One Step Closer to UBUNTU Contributionism
Marinaleda, Spain - The town where everyone has a job, rents are 15€ per month, and the mayor earns exactly the same as everyone else.With a population of 2,600, the town has virtually full employment, communally owned land and wage equality. Over the past three decades, the townspeople have built 350 family homes with their own hands. Residents pay a "mortgage" of just 15 euro a month towards their homes, but have no opportunity to profit from selling them on.
When you arrive to Marinaleda, soon, you begin to notice the little differences: the lack of advertising or brand names, the streets named for Fermín Salvochea, the 19th-century anarchist mayor of Cadiz, and for Salvador Allende, Federico García Lorca and Pablo Neruda.
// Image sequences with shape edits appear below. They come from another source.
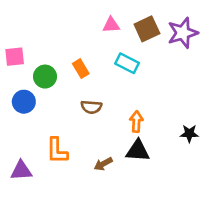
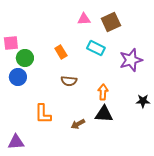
purple star: (183, 33) -> (131, 60), moved
green circle: (45, 77) -> (25, 58), moved
purple triangle: (21, 171) -> (16, 142), moved

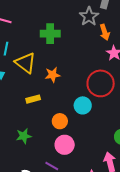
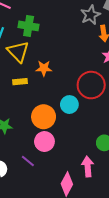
green cross: (50, 34) -> (29, 26), moved
yellow rectangle: (33, 99) -> (20, 82), moved
orange circle: (60, 121) -> (44, 117), size x1.5

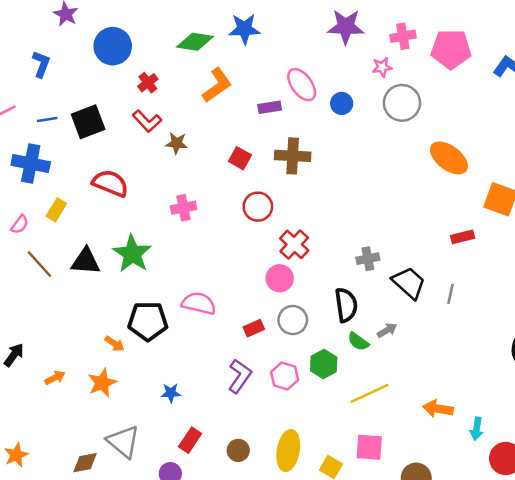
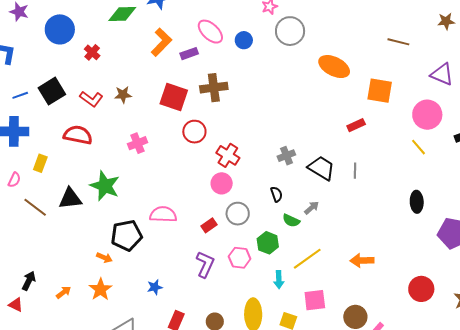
orange L-shape: (217, 85) -> (161, 42), moved
red L-shape: (147, 121) -> (91, 99), moved
red square: (240, 158) -> (174, 97), size x1.6
black semicircle: (346, 305) -> (276, 194), size x0.6
cyan arrow: (477, 429) -> (279, 280), moved

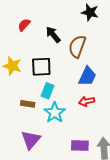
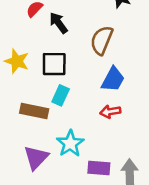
black arrow: (53, 35) -> (58, 23), moved
brown rectangle: (28, 104) -> (34, 111), size x1.5
cyan star: (55, 113) -> (70, 144), moved

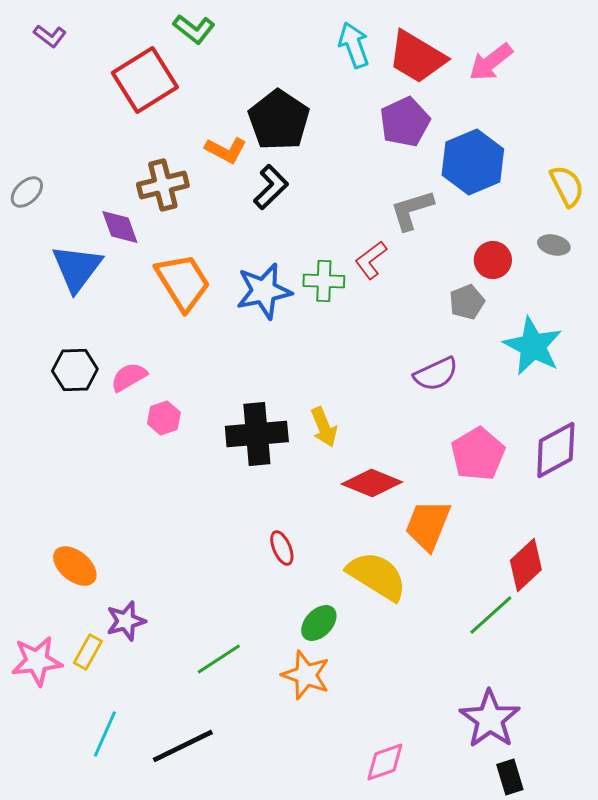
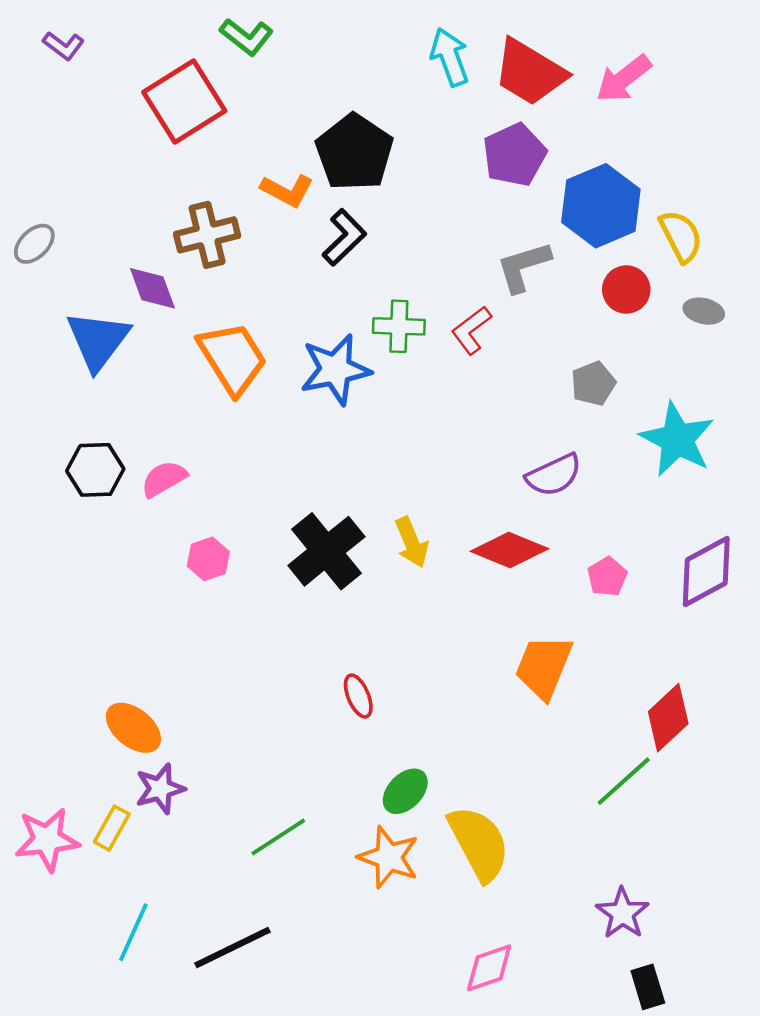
yellow semicircle: (567, 186) -> (681, 236), moved
red circle: (493, 260) -> (626, 290), moved
green cross: (324, 281) -> (399, 326), moved
pink hexagon: (164, 418) -> (208, 559), moved
black cross: (257, 434) -> (326, 551), turned -34
pink pentagon: (478, 454) -> (607, 577), size x0.6
red diamond: (372, 483) -> (509, 550), moved
orange ellipse: (75, 566) -> (133, 728), moved
yellow semicircle: (377, 576) -> (479, 843), moved, turned 30
purple star: (490, 719) -> (622, 913), size x0.7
"Our union gathers people of many political stripes," Sánchez Gordillo, the mayor, explains, "but we carry the torch of anarchism's direct action." He cites 5,000 years of Andalusian struggle for land, and thinks for a moment. "Even the weekly assembly is direct action."
The town's relationship with the state is complicated. They are still subject to Spanish electoral law (Sánchez Gordillo is re-elected with a huge majority each time), but have abolished their police force. "By law, due to the number of inhabitants we have here, we should have around four to seven cops," he tells me. "But we don't want police here. Because we have our voluntary work, because we fight together, because we make our lives together, there is a high degree of coexistence. When we plant trees, we do it together too." Sánchez Gordillo's articulation of what "community" can mean is striking, when you consider how blithely the word is used by politicians across the west.
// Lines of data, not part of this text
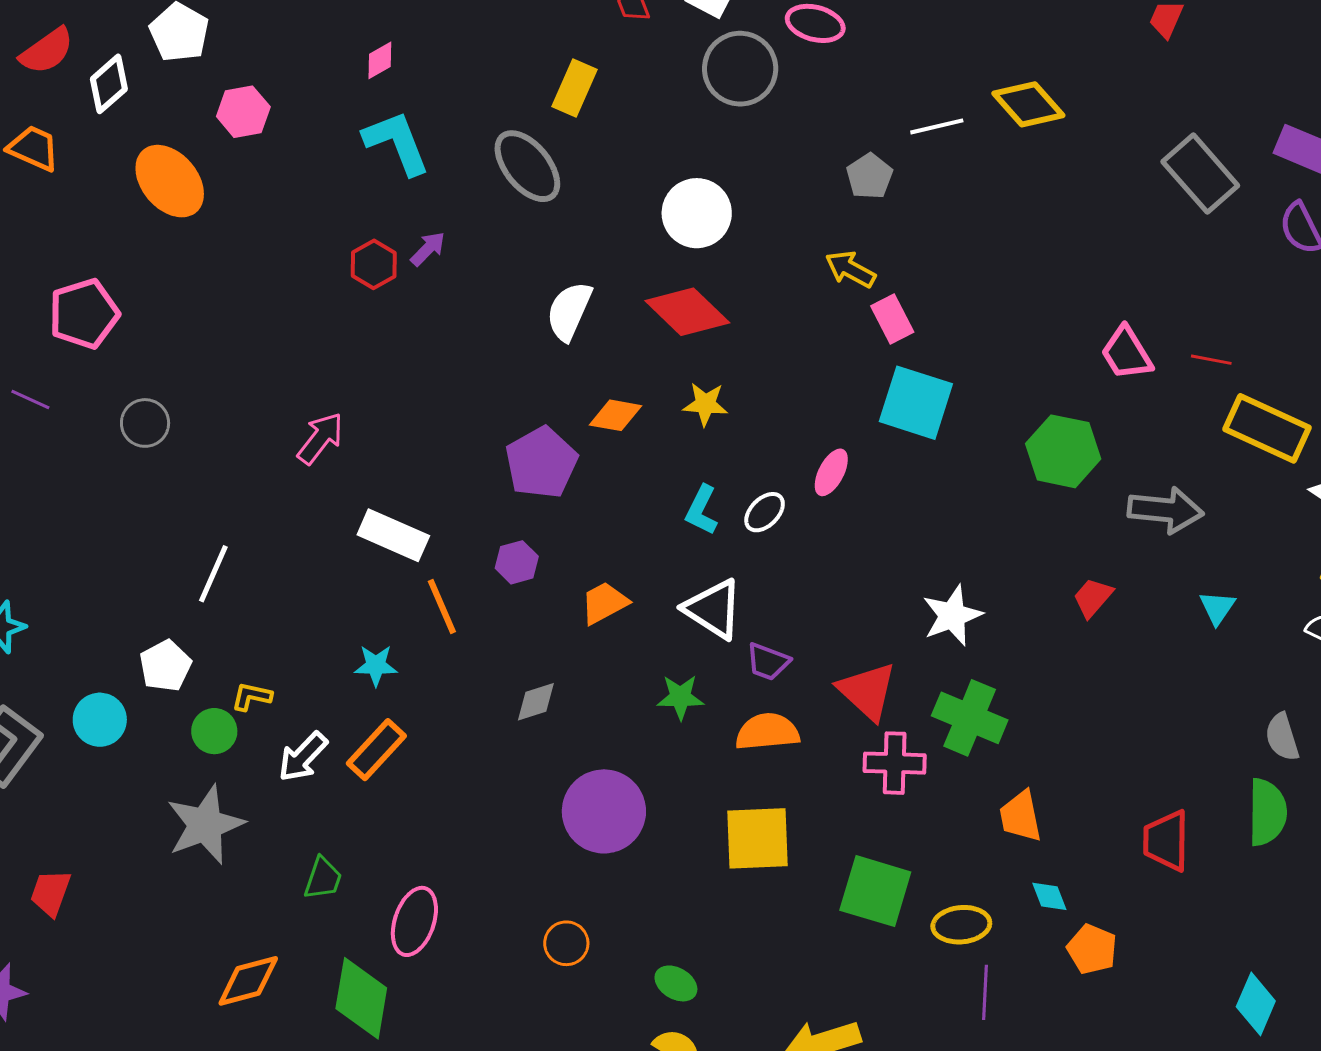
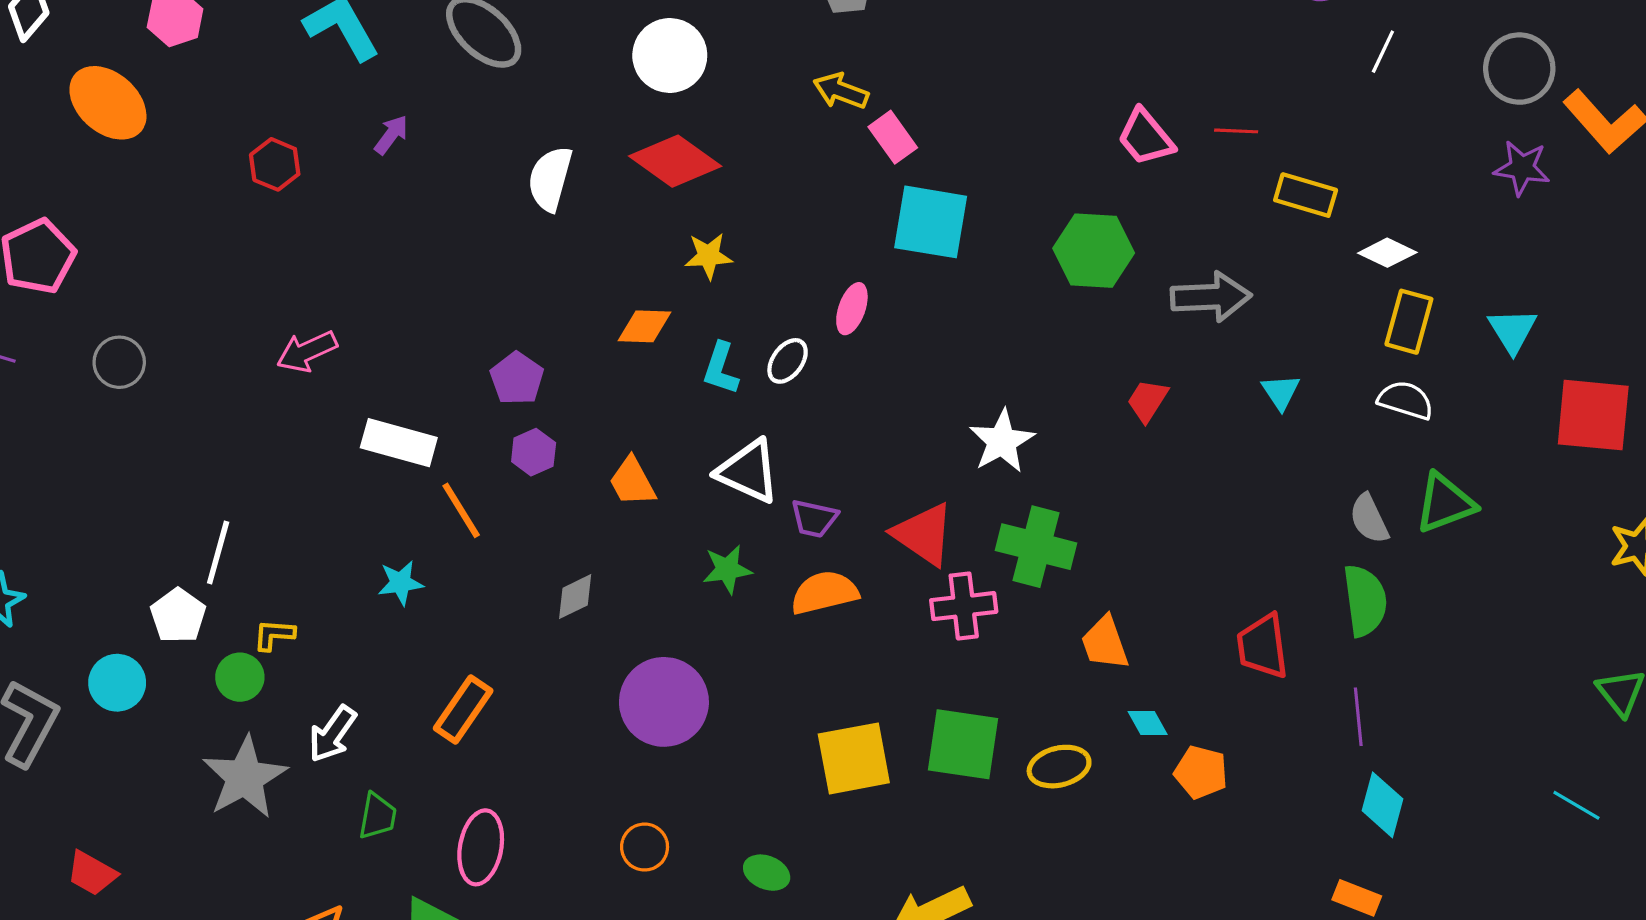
red hexagon: (374, 264) -> (275, 164), moved
orange diamond: (615, 415) -> (644, 326), moved
yellow rectangle: (1267, 428) -> (1306, 195), size x0.7
pink arrow: (320, 438) -> (307, 351), turned -144
purple pentagon: (541, 463) -> (517, 378), moved, size x0.7
white line: (213, 574) -> (218, 552), moved
orange trapezoid: (604, 603) -> (632, 482), turned -82
orange rectangle: (376, 750) -> (463, 710), moved
white arrow: (303, 757) -> (332, 734), moved
yellow square: (757, 838) -> (854, 758), moved
red trapezoid: (50, 893) -> (92, 873), turned -72
purple line: (985, 992) -> (1358, 717), moved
"Utopias aren't chimeras, they are the most noble dreams that people have. The dream of equality; the dream that housing should belong to everyone, because you are a person, and not a piece of merchandise to be speculated with; the dream that natural resources – for instance energy – shouldn't be in the service of multinationals, but in the service of the people. All those dreams are the dreams we'd like to turn into realities. First, in the place where we live, with the knowledge that we're surrounded by capitalism everywhere; and later, in Andalusia, and the world."